++++ DOCUMENT SEGMENT ++++

8 ways to be a more assertive person, even if it isn’t in your nature

Ethan Sterling by Ethan Sterling | November 6, 2024, 12:27 pm

Do you often find yourself hesitating to speak up or assert your needs, even though you know it’s important?

I used to struggle with this myself, feeling like assertiveness was a trait I simply didn’t possess.

But over time, I discovered that assertiveness is more about practice and strategy than inherent nature.

In this article, I’ll share eight practical strategies that helped me—and can help you—become more assertive, even if it doesn’t come naturally.

These techniques aren’t about changing who you are, but about learning how to communicate your needs and boundaries with confidence.

1) Practice saying no

The ability to say “no” is a crucial part of being assertive. 

When you say no, you’re showing that you know your limits and respect your own time and energy. Moreover, each time you do it, you build self-esteem and confidence.

But saying “no” can be incredibly difficult, particularly if you’re not used to it.

Many of us worry about the potential consequences – Will this upset the person? Will I come across as rude or unhelpful?

Here’s the thing though – saying “no” doesn’t make you a bad person. In fact, it shows that you value yourself and your time. And most people will respect you for it.

To overcome this fear, start small. Try saying “no” to minor requests that you don’t have the time or energy for.

With practice, it will become easier and you’ll find that you can express your needs more assertively without feeling guilty or anxious.

2) Communicate clearly and directly

One thing I’ve learned on my journey toward becoming more assertive is the importance of clear and direct communication.

I remember a time when I was asked to take on an extra project at work.

++++ RECORD SET ++++

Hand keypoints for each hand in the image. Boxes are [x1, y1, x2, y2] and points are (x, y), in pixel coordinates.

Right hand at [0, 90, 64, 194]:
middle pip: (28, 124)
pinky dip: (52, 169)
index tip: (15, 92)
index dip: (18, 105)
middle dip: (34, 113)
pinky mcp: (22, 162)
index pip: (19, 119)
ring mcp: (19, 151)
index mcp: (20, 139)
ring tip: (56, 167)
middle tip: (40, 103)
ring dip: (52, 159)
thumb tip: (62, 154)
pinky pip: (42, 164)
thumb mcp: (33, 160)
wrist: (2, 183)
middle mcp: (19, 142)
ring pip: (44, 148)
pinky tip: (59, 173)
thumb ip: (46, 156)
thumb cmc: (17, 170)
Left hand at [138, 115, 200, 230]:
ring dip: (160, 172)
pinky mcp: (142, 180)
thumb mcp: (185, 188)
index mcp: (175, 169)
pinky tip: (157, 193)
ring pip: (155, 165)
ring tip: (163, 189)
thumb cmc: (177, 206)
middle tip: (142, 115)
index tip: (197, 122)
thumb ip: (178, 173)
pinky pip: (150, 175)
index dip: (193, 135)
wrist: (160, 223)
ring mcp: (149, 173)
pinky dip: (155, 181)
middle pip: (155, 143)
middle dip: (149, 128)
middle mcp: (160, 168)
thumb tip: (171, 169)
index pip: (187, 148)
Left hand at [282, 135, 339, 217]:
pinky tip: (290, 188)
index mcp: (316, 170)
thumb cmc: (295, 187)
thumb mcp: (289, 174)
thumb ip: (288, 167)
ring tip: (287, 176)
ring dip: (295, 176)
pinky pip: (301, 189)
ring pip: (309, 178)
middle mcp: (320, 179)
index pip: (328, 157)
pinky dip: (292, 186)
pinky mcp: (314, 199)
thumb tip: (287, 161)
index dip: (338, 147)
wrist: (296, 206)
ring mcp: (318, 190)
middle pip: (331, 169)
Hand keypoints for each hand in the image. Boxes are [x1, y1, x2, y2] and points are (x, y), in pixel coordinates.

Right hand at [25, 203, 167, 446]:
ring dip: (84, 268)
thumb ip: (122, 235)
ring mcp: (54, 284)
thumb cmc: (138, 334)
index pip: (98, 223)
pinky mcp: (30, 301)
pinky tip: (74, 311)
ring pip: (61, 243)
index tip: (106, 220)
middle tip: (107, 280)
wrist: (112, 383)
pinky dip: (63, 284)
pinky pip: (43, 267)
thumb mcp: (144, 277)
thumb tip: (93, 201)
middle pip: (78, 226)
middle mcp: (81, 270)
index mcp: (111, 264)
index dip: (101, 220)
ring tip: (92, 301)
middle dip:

++++

■ **SET OF TASKS**:
1. Repeat the passage of the assertiveness article from "These techniques aren’t" to "self-esteem and confidence.".
2. Pick up the article on becoming more assertive at the point where it stops, and write what comes next.
The rows are not needed for anything here.

■ **RESPONSES BY ITEM NUMBER**:
1.
These techniques aren’t about changing who you are, but about learning how to communicate your needs and boundaries with confidence.

1) Practice saying no

The ability to say “no” is a crucial part of being assertive. 

When you say no, you’re showing that you know your limits and respect your own time and energy. Moreover, each time you do it, you build self-esteem and confidence.

2.
I was already swamped with tasks and the thought of adding another to my plate was overwhelming. But instead of expressing this, I said yes because I didn’t want to disappoint my boss.

The result?

I was stressed, overworked, and the quality of all my work suffered.

I realized then that I could’ve handled the situation differently.

Instead of immediately agreeing, I could’ve communicated my current workload and expressed concerns about the additional project.

So now, whether it’s with colleagues or friends, I make it a point to express my thoughts and feelings directly. If something isn’t working for me, I say so. If I can’t take on more work, I communicate that.

This approach has not only decreased my stress levels but also improved my relationships because people know where they stand with me. 

3) Use confident body language

You might not realize it, but your body language can significantly impact how others perceive you. Research has shown that non-verbal cues can make up to 55% of how we communicate.

Standing tall, making eye contact, and using open gestures are all ways to project confidence and assertiveness.

Even if you’re feeling a bit unsure on the inside, adopting confident body language can actually affect your own mood and mental state.

This is known as “embodied cognition” – the idea that our bodies can influence our minds just as much as our minds influence our bodies.

So, by adopting assertive body language, you’re not only communicating your confidence to others but also reinforcing it within yourself.

4) Practice active listening

Being assertive isn’t just about expressing your own needs and boundaries; it’s also about understanding and respecting the needs of others.

This is where active listening comes into play.

Active listening involves:

  • Fully focusing on the speaker
  • Understanding their message
  • Responding thoughtfully
  • Remembering what’s been said

It shows the other person that you respect their thoughts and opinions, even if they may differ from your own.

When you practice active listening, you’re better equipped to express your own perspective in a way that acknowledges the other person’s viewpoint. This can lead to more productive conversations and a greater sense of mutual respect.

5) Believe in your own worth

One of the most fundamental aspects of being assertive is truly believing in your own worth. If you don’t value yourself, it’s hard to communicate your needs and boundaries effectively to others.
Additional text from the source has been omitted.